Nothing Duran-related has gone unnoticed, even a remix like Burning the Ground to launch their Decade, back in late ‘89, was something to talk about in the media or John Taylor’s involvement with Johnatan Elias’s Requiem for the Americas has led him on a popular prime time tv show. Where this would have happened in the 90s?

Duran Duran has always been considered a big act here and they still generate an awful lot of media attention.
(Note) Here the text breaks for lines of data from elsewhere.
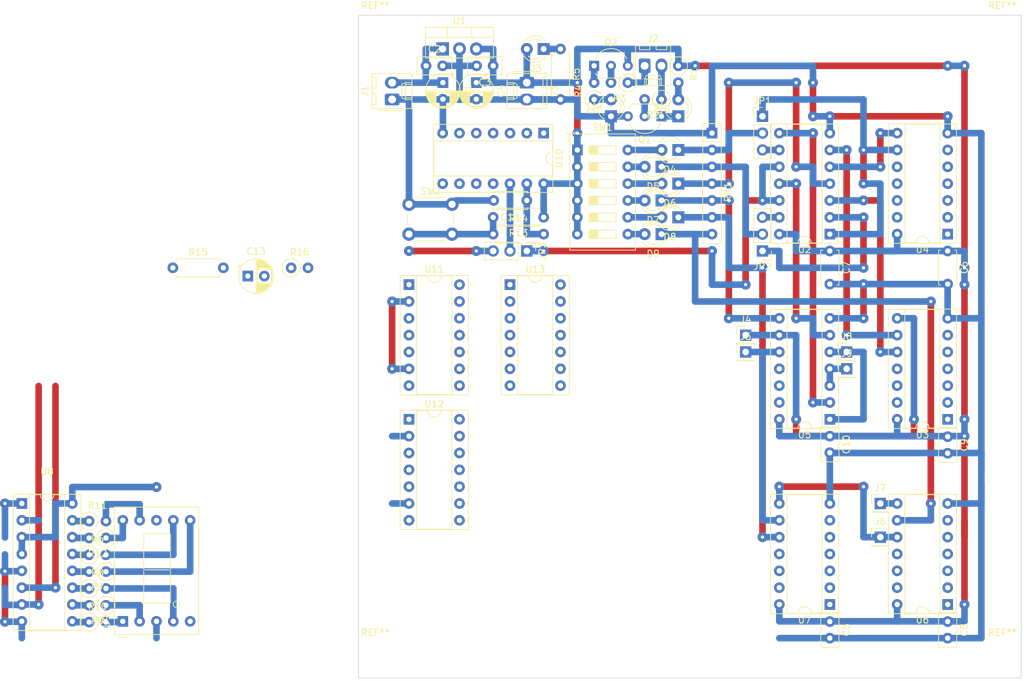
<source format=kicad_pcb>
(kicad_pcb (version 20221018) (generator pcbnew)

  (general
    (thickness 1.6)
  )

  (paper "A4")
  (layers
    (0 "F.Cu" signal)
    (31 "B.Cu" signal)
    (32 "B.Adhes" user "B.Adhesive")
    (33 "F.Adhes" user "F.Adhesive")
    (34 "B.Paste" user)
    (35 "F.Paste" user)
    (36 "B.SilkS" user "B.Silkscreen")
    (37 "F.SilkS" user "F.Silkscreen")
    (38 "B.Mask" user)
    (39 "F.Mask" user)
    (40 "Dwgs.User" user "User.Drawings")
    (41 "Cmts.User" user "User.Comments")
    (42 "Eco1.User" user "User.Eco1")
    (43 "Eco2.User" user "User.Eco2")
    (44 "Edge.Cuts" user)
    (45 "Margin" user)
    (46 "B.CrtYd" user "B.Courtyard")
    (47 "F.CrtYd" user "F.Courtyard")
    (48 "B.Fab" user)
    (49 "F.Fab" user)
    (50 "User.1" user)
    (51 "User.2" user)
    (52 "User.3" user)
    (53 "User.4" user)
    (54 "User.5" user)
    (55 "User.6" user)
    (56 "User.7" user)
    (57 "User.8" user)
    (58 "User.9" user)
  )

  (setup
    (stackup
      (layer "F.SilkS" (type "Top Silk Screen"))
      (layer "F.Paste" (type "Top Solder Paste"))
      (layer "F.Mask" (type "Top Solder Mask") (thickness 0.01))
      (layer "F.Cu" (type "copper") (thickness 0.035))
      (layer "dielectric 1" (type "core") (color "FR4 natural") (thickness 1.51) (material "FR4") (epsilon_r 4.5) (loss_tangent 0.02))
      (layer "B.Cu" (type "copper") (thickness 0.035))
      (layer "B.Mask" (type "Bottom Solder Mask") (thickness 0.01))
      (layer "B.Paste" (type "Bottom Solder Paste"))
      (layer "B.SilkS" (type "Bottom Silk Screen"))
      (copper_finish "None")
      (dielectric_constraints no)
    )
    (pad_to_mask_clearance 0)
    (pcbplotparams
      (layerselection 0x0000000_7fffffff)
      (plot_on_all_layers_selection 0x0021100_80000000)
      (disableapertmacros false)
      (usegerberextensions false)
      (usegerberattributes true)
      (usegerberadvancedattributes true)
      (creategerberjobfile true)
      (dashed_line_dash_ratio 12.000000)
      (dashed_line_gap_ratio 3.000000)
      (svgprecision 4)
      (plotframeref false)
      (viasonmask false)
      (mode 1)
      (useauxorigin false)
      (hpglpennumber 1)
      (hpglpenspeed 20)
      (hpglpendiameter 15.000000)
      (dxfpolygonmode true)
      (dxfimperialunits true)
      (dxfusepcbnewfont true)
      (psnegative false)
      (psa4output false)
      (plotreference true)
      (plotvalue false)
      (plotinvisibletext true)
      (sketchpadsonfab false)
      (subtractmaskfromsilk false)
      (outputformat 4)
      (mirror true)
      (drillshape 2)
      (scaleselection 1)
      (outputdirectory "plots/")
    )
  )

  (net 0 "")
  (net 1 "GND")
  (net 2 "+5V")
  (net 3 "/PSU 5V 1A/VIN")
  (net 4 "Net-(D1-K)")
  (net 5 "Net-(D4-A)")
  (net 6 "Net-(D5-A)")
  (net 7 "/Punta Logica/LOW_LVL")
  (net 8 "/Punta Logica/HIGH_LVL")
  (net 9 "Net-(D1-A)")
  (net 10 "Net-(D2-A)")
  (net 11 "Net-(D7-A)")
  (net 12 "Net-(D8-A)")
  (net 13 "Net-(D9-A)")
  (net 14 "Net-(D3-K)")
  (net 15 "Net-(D6-A)")
  (net 16 "Net-(J4-Pin_1)")
  (net 17 "Net-(J6-Pin_1)")
  (net 18 "Net-(J7-Pin_1)")
  (net 19 "Net-(J8-Pin_1)")
  (net 20 "Net-(C11-Pad1)")
  (net 21 "Net-(R13-Pad2)")
  (net 22 "Net-(J9-Pin_1)")
  (net 23 "Net-(Q1-B)")
  (net 24 "Net-(Q2-C)")
  (net 25 "Net-(Q2-B)")
  (net 26 "Net-(U2-Pad3)")
  (net 27 "Net-(U2-Pad6)")
  (net 28 "Net-(U2-Pad8)")
  (net 29 "Net-(U2-Pad11)")
  (net 30 "Net-(J5-Pin_1)")
  (net 31 "Net-(U2-Pad5)")
  (net 32 "Net-(JP1-A)")
  (net 33 "Net-(JP2-A)")
  (net 34 "/Logica/A")
  (net 35 "/Logica/B")
  (net 36 "/Logica/C")
  (net 37 "/Logica/D")
  (net 38 "/Logica/E")
  (net 39 "/Logica/F")
  (net 40 "/Logica/LATCH_R")
  (net 41 "/Logica/LATCH_S")
  (net 42 "/Logica/RS_CLK")
  (net 43 "/Pulsador Schmitt/BTN_ST")
  (net 44 "Net-(U8-Qa)")
  (net 45 "Net-(U9-A)")
  (net 46 "Net-(U8-Qb)")
  (net 47 "Net-(U9-B)")
  (net 48 "Net-(U8-Qc)")
  (net 49 "Net-(U9-C)")
  (net 50 "Net-(U8-Qd)")
  (net 51 "Net-(U9-D)")
  (net 52 "Net-(U8-Qe)")
  (net 53 "Net-(U9-E)")
  (net 54 "Net-(U8-Qf)")
  (net 55 "Net-(U9-F)")
  (net 56 "Net-(U8-Qg)")
  (net 57 "Net-(U9-G)")
  (net 58 "unconnected-(U9-DP-Pad5)")
  (net 59 "unconnected-(U9-CC-Pad8)")
  (net 60 "/Contador BCD UP/Q_{1}")
  (net 61 "unconnected-(U11A-~{Q}-Pad8)")
  (net 62 "unconnected-(U11B-~{Q}-Pad13)")
  (net 63 "/Contador BCD UP/Q_{2}")
  (net 64 "unconnected-(U12A-~{Q}-Pad8)")
  (net 65 "/Contador BCD UP/Q_{3}")
  (net 66 "/Contador BCD UP/CLK")
  (net 67 "/Contador BCD UP/Q_{0}")
  (net 68 "/Contador BCD UP/J_{1}")
  (net 69 "/Contador BCD UP/J_{2}")
  (net 70 "/Contador BCD UP/~{Q_{3}}")
  (net 71 "/Contador BCD UP/POR")
  (net 72 "/Contador BCD UP/J_{3}")
  (net 73 "unconnected-(U13-Pad11)")
  (net 74 "unconnected-(U13-Pad12)")
  (net 75 "unconnected-(U13-Pad13)")

  (footprint "Capacitor_THT:C_Disc_D5.0mm_W2.5mm_P2.50mm" (layer "F.Cu") (at 187.96 137.2 -90))

  (footprint "Capacitor_THT:C_Disc_D5.0mm_W2.5mm_P5.00mm" (layer "F.Cu") (at 170.18 81.28 -90))

  (footprint "Package_DIP:DIP-14_W7.62mm_Socket" (layer "F.Cu") (at 170.18 134.62 180))

  (footprint "Capacitor_THT:C_Disc_D5.0mm_W2.5mm_P2.50mm" (layer "F.Cu") (at 170.18 137.2 -90))

  (footprint "Connector_PinHeader_2.54mm:PinHeader_1x01_P2.54mm_Vertical" (layer "F.Cu") (at 172.72 99.06))

  (footprint "Connector_PinHeader_2.54mm:PinHeader_1x01_P2.54mm_Vertical" (layer "F.Cu") (at 157.48 96.52))

  (footprint "Resistor_THT:R_Axial_DIN0207_L6.3mm_D2.5mm_P7.62mm_Horizontal" (layer "F.Cu") (at 129.54 50.8 -90))

  (footprint "Display_7Segment:D1X8K" (layer "F.Cu") (at 63.5 137.16 90))

  (footprint "Connector_PinHeader_2.54mm:PinHeader_1x01_P2.54mm_Vertical" (layer "F.Cu") (at 177.8 119.38))

  (footprint "Resistor_THT:R_Axial_DIN0207_L6.3mm_D2.5mm_P2.54mm_Vertical" (layer "F.Cu") (at 147.32 53.34 -90))

  (footprint "Resistor_THT:R_Axial_DIN0207_L6.3mm_D2.5mm_P2.54mm_Vertical" (layer "F.Cu") (at 58.42 127.1225))

  (footprint "Resistor_THT:R_Axial_DIN0207_L6.3mm_D2.5mm_P7.62mm_Horizontal" (layer "F.Cu") (at 71.05 83.82))

  (footprint "Package_DIP:DIP-14_W7.62mm_Socket" (layer "F.Cu") (at 170.18 106.68 180))

  (footprint "Resistor_THT:R_Axial_DIN0207_L6.3mm_D2.5mm_P2.54mm_Vertical" (layer "F.Cu") (at 139.7 55.88 180))

  (footprint "Capacitor_THT:C_Disc_D5.0mm_W2.5mm_P2.50mm" (layer "F.Cu") (at 187.96 109.3 -90))

  (footprint "Resistor_THT:R_Axial_DIN0207_L6.3mm_D2.5mm_P7.62mm_Horizontal" (layer "F.Cu") (at 127 76.2 180))

  (footprint "Resistor_THT:R_Axial_DIN0207_L6.3mm_D2.5mm_P2.54mm_Vertical" (layer "F.Cu") (at 58.42 122.0425))

  (footprint "Resistor_THT:R_Axial_DIN0207_L6.3mm_D2.5mm_P7.62mm_Horizontal" (layer "F.Cu") (at 119.38 78.74))

  (footprint "Resistor_THT:R_Axial_DIN0207_L6.3mm_D2.5mm_P2.54mm_Vertical" (layer "F.Cu") (at 144.78 58.42 180))

  (footprint "LED_THT:LED_D3.0mm" (layer "F.Cu") (at 147.32 66.04 180))

  (footprint "Connector_PinHeader_2.54mm:PinHeader_1x01_P2.54mm_Vertical" (layer "F.Cu") (at 177.8 124.46))

  (footprint "LED_THT:LED_D3.0mm" (layer "F.Cu") (at 144.78 78.74 180))

  (footprint "LED_THT:LED_D3.0mm" (layer "F.Cu") (at 147.32 76.2 180))

  (footprint "Package_DIP:DIP-14_W7.62mm_Socket" (layer "F.Cu") (at 170.18 78.74 180))

  (footprint "LED_THT:LED_D3.0mm" (layer "F.Cu") (at 147.32 60.96 90))

  (footprint "Connector_PinHeader_2.54mm:PinHeader_1x03_P2.54mm_Vertical" (layer "F.Cu") (at 160.02 60.96))

  (footprint "Package_TO_SOT_THT:TO-220-3_Vertical" (layer "F.Cu") (at 111.76 50.8))

  (footprint "Resistor_THT:R_Axial_DIN0207_L6.3mm_D2.5mm_P2.54mm_Vertical" (layer "F.Cu") (at 60.96 134.7425 180))

  (footprint "Resistor_THT:R_Axial_DIN0207_L6.3mm_D2.5mm_P2.54mm_Vertical" (layer "F.Cu") (at 58.42 132.2025))

  (footprint "Capacitor_THT:C_Disc_D5.0mm_W2.5mm_P5.00mm" (layer "F.Cu") (at 124.46 73.66 180))

  (footprint "Package_DIP:DIP-14_W7.62mm_Socket" (layer "F.Cu") (at 106.68 86.36))

  (footprint "MountingHole:MountingHole_3mm" (layer "F.Cu") (at 101.6 142.875))

  (footprint "Capacitor_THT:CP_Radial_D5.0mm_P2.50mm" (layer "F.Cu") (at 116.84 55.88 -90))

  (footprint "Connector_PinHeader_2.54mm:PinHeader_1x01_P2.54mm_Vertical" (layer "F.Cu") (at 172.72 96.52))

  (footprint "Connector_PinHeader_2.54mm:PinHeader_1x01_P2.54mm_Vertical" (layer "F.Cu") (at 157.48 93.98))

  (footprint "LED_THT:LED_D3.0mm" (layer "F.Cu") (at 137.16 60.96 90))

  (footprint "Resistor_THT:R_Axial_DIN0207_L6.3mm_D2.5mm_P2.54mm_Vertical" (layer "F.Cu") (at 60.96 124.5825 180))

  (footprint "Package_DIP:DIP-14_W7.62mm_Socket" (layer "F.Cu") (at 187.96 106.68 180))

  (footprint "Package_DIP:DIP-16_W7.62mm_Socket" (layer "F.Cu") (at 48.26 119.38))

  (footprint "MountingHole:MountingHole_3mm" (layer "F.Cu") (at 196.215 48.26))

  (footprint "LED_THT:LED_D3.0mm" (layer "F.Cu") (at 127 50.8 180))

  (footprint "Package_TO_SOT_THT:TO-92_Inline_Wide" (layer "F.Cu") (at 144.78 60.96 180))

  (footprint "Connector_PinHeader_2.54mm:PinHeader_1x03_P2.54mm_Vertical" (layer "F.Cu")
    (tstamp acc1407a-59c5-4d55-af2d-c2859408fd23)
    (at 160.02 81.28 180)
    (descr "Through hole straight pin header, 1x03, 2.54mm pitch, single row")
    (tags "Through hole pin header THT 1x03 2.54mm single row")
    (property "Sheetfile" "logic_gates.kicad_sch")
    (property "Sheetname" "Logica")
    (property "ki_description" "Jumper, 3-pole, pins 1+2 closed/bridged")
    (property "ki_keywords" "Jumper SPDT")
    (path "/486c4496-83f1-48b0-acb
... [257435 chars truncated]
</source>
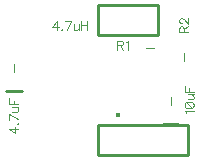
<source format=gbr>
G04 DipTrace 3.0.0.2*
G04 TopSilk.gbr*
%MOIN*%
G04 #@! TF.FileFunction,Legend,Top*
G04 #@! TF.Part,Single*
%ADD10C,0.009843*%
%ADD15C,0.003937*%
%ADD17O,0.016146X0.017709*%
%ADD39C,0.004632*%
%FSLAX26Y26*%
G04*
G70*
G90*
G75*
G01*
G04 TopSilk*
%LPD*%
D17*
X785800Y525049D3*
X720394Y393228D2*
D10*
Y493228D1*
X1020394D1*
Y393228D2*
Y493228D1*
X720394Y393228D2*
X1020394D1*
X720394Y893228D2*
Y793228D1*
X920394Y893228D2*
X720394D1*
X920394D2*
Y793228D1*
X720394D1*
X464862Y605018D2*
X413720D1*
X987303Y495176D2*
X936161D1*
X1007008Y732992D2*
D15*
Y706220D1*
X962913Y585354D2*
Y558583D1*
X438110Y695197D2*
Y668425D1*
X879843Y750315D2*
X906614D1*
X453977Y479065D2*
D39*
X423866D1*
X443929Y464706D1*
Y486228D1*
X451092Y496917D2*
X452551Y495491D1*
X453977Y496917D1*
X452551Y498376D1*
X451092Y496917D1*
X453977Y513377D2*
X423866Y527736D1*
Y507640D1*
X433881Y536999D2*
X448240D1*
X452518Y538425D1*
X453977Y541310D1*
Y545621D1*
X452518Y548473D1*
X448240Y552784D1*
X433881D2*
X453977D1*
X423833Y580718D2*
Y562048D1*
X453977D1*
X438192D2*
Y573522D1*
X581317Y809053D2*
Y839164D1*
X566958Y819101D1*
X588480D1*
X599169Y811939D2*
X597743Y810479D1*
X599169Y809053D1*
X600628Y810479D1*
X599169Y811939D1*
X615629Y809053D2*
X629988Y839164D1*
X609892D1*
X639251Y829149D2*
Y814790D1*
X640677Y810513D1*
X643562Y809053D1*
X647873D1*
X650725Y810513D1*
X655036Y814790D1*
Y829149D2*
Y809053D1*
X664300Y839197D2*
Y809053D1*
X684396Y839197D2*
Y809053D1*
X664300Y824838D2*
X684396D1*
X1014003Y532274D2*
X1012544Y535159D1*
X1008266Y539470D1*
X1038377D1*
X1008266Y557356D2*
X1009692Y553045D1*
X1014003Y550160D1*
X1021166Y548734D1*
X1025477D1*
X1032640Y550160D1*
X1036951Y553045D1*
X1038377Y557356D1*
Y560208D1*
X1036951Y564519D1*
X1032640Y567370D1*
X1025477Y568830D1*
X1021166D1*
X1014003Y567370D1*
X1009692Y564519D1*
X1008266Y560208D1*
Y557356D1*
X1014003Y567370D2*
X1032640Y550160D1*
X1018281Y578093D2*
X1032640D1*
X1036918Y579519D1*
X1038377Y582404D1*
Y586715D1*
X1036918Y589567D1*
X1032640Y593878D1*
X1018281D2*
X1038377D1*
X1008233Y621812D2*
Y603142D1*
X1038377D1*
X1022592D2*
Y614616D1*
X1005440Y800606D2*
Y813506D1*
X1003981Y817817D1*
X1002555Y819276D1*
X999703Y820702D1*
X996818D1*
X993966Y819276D1*
X992507Y817817D1*
X991081Y813506D1*
Y800606D1*
X1021225D1*
X1005440Y810654D2*
X1021225Y820702D1*
X998277Y831425D2*
X996851D1*
X993966Y832851D1*
X992540Y834277D1*
X991114Y837162D1*
Y842899D1*
X992540Y845751D1*
X993966Y847176D1*
X996851Y848636D1*
X999703D1*
X1002588Y847176D1*
X1006866Y844325D1*
X1021225Y829965D1*
Y850061D1*
X782989Y758806D2*
X795889D1*
X800200Y760265D1*
X801659Y761691D1*
X803085Y764543D1*
Y767428D1*
X801659Y770280D1*
X800200Y771739D1*
X795889Y773165D1*
X782989D1*
Y743021D1*
X793037Y758806D2*
X803085Y743021D1*
X812349Y767395D2*
X815234Y768854D1*
X819545Y773132D1*
Y743021D1*
M02*

</source>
So if in 1990 in the UK the only way to be on the cover of a magazine and promote Liberty was posing with their wives and newborns in their beautiful houses, here in Italy they still had front covers of music magazines and they were interviewed about their records.

Love is mutual and has never ended, that’s why Italy was one of the first countries in the world where AYNIN reached #1 in December and now, with the physical release, the only country were they have touched the top ten.

Duran Duran here is a social fact, they are part of our lives, at least of everyone who has lived the 80s with young eyes. They are part of our collective imagination and this is a great base to start if the music you offer to your public continues to be top quality and always contemporary like Duran Duran’s music.